3 quarts boiling water

3 sliced oranges

3 sliced lemons

1 pound seedless raisins

1 quart water

1 tsp wine yeast

Gather dandelions and put them in the crock. Note I have not picked off the green at the back of the flower, but there are no stems in there.



Pour boiling water over dandelion heads, cover and let stand overnight.

The next day, strain through cheesecloth, pressing until dry.

Put strained liquid into a plastic pail or crock.

Cutting up the lemons and oranges to add.

Add oranges, lemons, raisins and a sugar syrup made from boiling 1/2 pound sugar with 1 quart water.

Add the wine yeast.

Cover and ferment for 15 days, stirring every day.

Make a syrup from 1 pound sugar and 2 cups water then let it cool. Strain fermented juice through cheesecloth and add cooled syrup.

We put the fruit into a colander and just let the juice drip out. It is likely best to NOT mash the fruit as this can result in cloudy wine. Instead, just leave it for several hours to allow all the liquid to drip out.

Pour into a gallon jug fitted with a fermentation lock.

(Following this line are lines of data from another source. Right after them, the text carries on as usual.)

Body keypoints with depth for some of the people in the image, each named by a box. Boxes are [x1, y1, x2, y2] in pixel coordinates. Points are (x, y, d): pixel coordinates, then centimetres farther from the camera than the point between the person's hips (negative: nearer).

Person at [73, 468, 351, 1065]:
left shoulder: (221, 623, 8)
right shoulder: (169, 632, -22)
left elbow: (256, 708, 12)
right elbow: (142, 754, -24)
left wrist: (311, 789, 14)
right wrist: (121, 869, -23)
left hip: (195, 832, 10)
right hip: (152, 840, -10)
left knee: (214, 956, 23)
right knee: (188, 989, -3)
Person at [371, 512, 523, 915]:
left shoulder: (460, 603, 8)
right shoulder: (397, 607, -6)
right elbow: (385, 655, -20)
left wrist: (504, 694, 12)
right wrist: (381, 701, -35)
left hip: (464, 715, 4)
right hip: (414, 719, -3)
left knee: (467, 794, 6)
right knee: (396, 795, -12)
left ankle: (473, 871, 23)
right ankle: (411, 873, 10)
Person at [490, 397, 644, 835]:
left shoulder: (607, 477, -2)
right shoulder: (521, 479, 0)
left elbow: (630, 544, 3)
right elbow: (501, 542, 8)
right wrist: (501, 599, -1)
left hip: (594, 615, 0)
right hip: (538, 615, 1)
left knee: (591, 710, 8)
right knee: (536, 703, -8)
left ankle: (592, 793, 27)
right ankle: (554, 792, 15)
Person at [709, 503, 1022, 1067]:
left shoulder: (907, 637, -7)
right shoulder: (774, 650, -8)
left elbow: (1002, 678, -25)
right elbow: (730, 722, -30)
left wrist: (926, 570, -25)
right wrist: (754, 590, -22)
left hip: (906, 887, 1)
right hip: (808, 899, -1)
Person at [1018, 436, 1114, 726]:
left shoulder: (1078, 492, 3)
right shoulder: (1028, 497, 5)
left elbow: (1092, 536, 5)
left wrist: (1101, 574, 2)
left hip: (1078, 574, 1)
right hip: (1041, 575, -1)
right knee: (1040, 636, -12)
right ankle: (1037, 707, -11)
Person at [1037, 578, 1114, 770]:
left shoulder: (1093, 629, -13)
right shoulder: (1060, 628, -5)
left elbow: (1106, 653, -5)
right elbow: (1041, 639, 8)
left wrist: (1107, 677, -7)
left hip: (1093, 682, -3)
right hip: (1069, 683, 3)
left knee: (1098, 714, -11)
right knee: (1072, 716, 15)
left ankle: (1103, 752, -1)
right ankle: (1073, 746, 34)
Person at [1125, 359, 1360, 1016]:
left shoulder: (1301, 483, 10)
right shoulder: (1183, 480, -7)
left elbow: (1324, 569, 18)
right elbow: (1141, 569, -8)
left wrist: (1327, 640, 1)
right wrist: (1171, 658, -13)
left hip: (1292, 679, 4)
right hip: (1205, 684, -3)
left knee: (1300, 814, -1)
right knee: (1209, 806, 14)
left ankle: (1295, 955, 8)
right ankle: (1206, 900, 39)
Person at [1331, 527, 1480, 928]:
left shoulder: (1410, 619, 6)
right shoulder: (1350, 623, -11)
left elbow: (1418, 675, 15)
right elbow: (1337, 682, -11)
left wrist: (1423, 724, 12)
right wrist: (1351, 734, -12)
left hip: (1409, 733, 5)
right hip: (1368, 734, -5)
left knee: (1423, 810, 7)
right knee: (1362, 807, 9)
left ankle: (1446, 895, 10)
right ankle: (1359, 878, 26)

Leave in a warm place until all fermentation has ceased

After about 4 weeks, rack it down into another jug. Notice the sediment in the bottom of the jug on the right. You want to rack it without disturbing this sediment.

Over time you rack it again and again….and each time you are left with clearer wine, because you leave the sediment on the bottom of the previous jug.

The longer it stays in the jugs between being racked down again, the better.

Wait till it stops working to bottle it. Use a hydrometer to determine specific gravity. If it is at .98 to .99 then the sugars have finished working and it is ready to be bottled.

Here is Dandelion Wine from 2010 all bottled….made in the early Spring of 2010, this wine was not bottled until November 25, 2010. We made 2 gallons and bottled it mostly in 375 ml bottles.

We gave it a try. It is fairly citrusy in flavour. It’s dry, probably a 00. These bottles are going down to the wine cellar, to be brought out one at a time in a year or so.